Minacce via email. Lettere anonime. Denunce alla Digos. Un trattamento sanitario obbligatorio. E sullo sfondo contatti - seppur marginali - di persone quantomeno 'disagiate' con consiglieri regionali. È un quadro denso e ancora opaco quello che emerge attorno alle pressioni che afferma di aver subìto nei mesi scorsi Giuseppe Argirò, amministratore delegato di Cva, la principale società energetica pubblica valdostana.
Tutto inizia alcuni mesi prima dell’autunno 2024, quando ai vertici di Cva giungono segnalazioni anonime dal contenuto altamente diffamatorio, indirizzate in modo esplicito contro Argirò. Dopo accertamenti interni e la collaborazione delle autorità, l’autore delle lettere viene identificato: è un uomo con disturbi della psiche già noto alle Forze dell’ordine per episodi specifici, nei cui confronti viene sporta una formale denuncia e, al termine di un'indagine di polizia, viene disposto un Tso psichiatrico.

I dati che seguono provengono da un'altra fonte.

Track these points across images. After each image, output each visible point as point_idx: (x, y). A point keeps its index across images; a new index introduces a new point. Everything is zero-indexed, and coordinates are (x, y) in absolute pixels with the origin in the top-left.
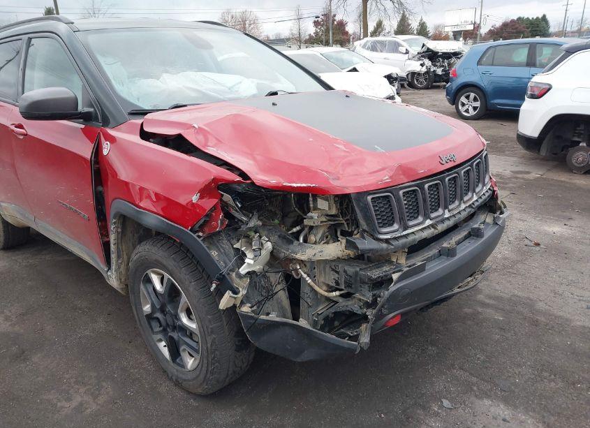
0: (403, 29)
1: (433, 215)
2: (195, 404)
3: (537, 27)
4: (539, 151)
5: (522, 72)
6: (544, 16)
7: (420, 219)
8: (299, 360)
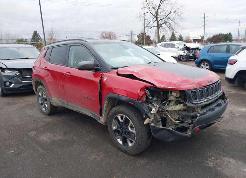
0: (173, 38)
1: (207, 98)
2: (132, 158)
3: (227, 37)
4: (234, 83)
5: (225, 55)
6: (230, 33)
7: (204, 98)
8: (168, 141)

Ma non è finita. A settembre dello stesso anno, un professionista valdostano invia direttamente ai vertici di Cva una serie di email dal tono duro e minatorio, accusando apertamente la governance di malagestione e minacciando esplicita 'vendetta'. L'uomo si firma con nome e cognome ma non viene denunciato: sarà lo stesso Argirò a chiedere alla Giunta regionale - e a ottenere - informazioni sullo stato di 'confusione mentale' in cui versa anche questo secondo personaggio.
A inquietare i vertici aziendali, però, è un altro elemento che emerge con forza ed è avvalorato da prove tangibili: entrambi i soggetti, nei giorni delle rispettive iniziative minatorie, avevano avuto contatti o interlocuzioni con consiglieri regionali. Il primo si era incontrato di persona con un rappresentante della minoranza consiliare di centrodestra, il secondo aveva inviato una segnalazione scritta a un esponente della maggioranza, paventando la presunta 'mala amministrazione' di Argirò. Segnalazione della quale il consigliere autonomista aveva reso edotti i colleghi (era a conoscenza delle problematiche ossessive del soggetto in questione?).
La percezione di un accerchiamento — non solo da parte di soggetti isolati, ma in un contesto che sfiora la dimensione politico-istituzionale — spinge Argirò a formalizzare la sua preoccupazione. Lo fa pubblicamente il 28 novembre 2024, in sede di audizione davanti alla Quarta commissione consiliare 'Sviluppo economico', annunciando di aver chiesto un incontro con il questore di Aosta per segnalare le minacce ricevute e il clima che si è venuto a creare attorno alla sua figura e che gli infonde "grande preoccupazione rispetto alla mia persona".
Vi è poi, anticipata nei fatti da Laprimalinea.it il 27 maggio scorso e resa nota 'in chiaro' con nomi e cognomi poche ore dopo da La Stampa l'ormai nota e 'confessa' (almeno da parte del commercialista coinvolto, mentre il politico nega) vicenda dei verbali di assemblea e del cda di Cva Eos trasferiti dal sindaco di Cva Daniele Fassin al suo trentennale amico Giulio Grosjacques, assessore regionale al Turismo, Sport e Commercio (a scanso di equivoci, non è Grosjacques l'esponente di maggioranza di cui sopra). Vicenda tutto sommato scevra di particolari conseguenze, men che meno giudiziarie, ma che restituisce bene il climax.
Tranne che per l'episodio delle lettere diffamatorie, questa stagione avvelenata si è finora mantenuta fuori dalle cronache giudiziarie, ma pone interrogativi rilevanti: quanto può pesare, in Valle d’Aosta, l’intreccio tra malcontento personale, accuse private e interferenze politiche? E quale deve essere il perimetro di tutela per chi amministra - indipendentemente da come lo fa - un’azienda pubblica in un contesto tanto ristretto quanto sensibile? Le risposte, forse, devono ancora arrivare.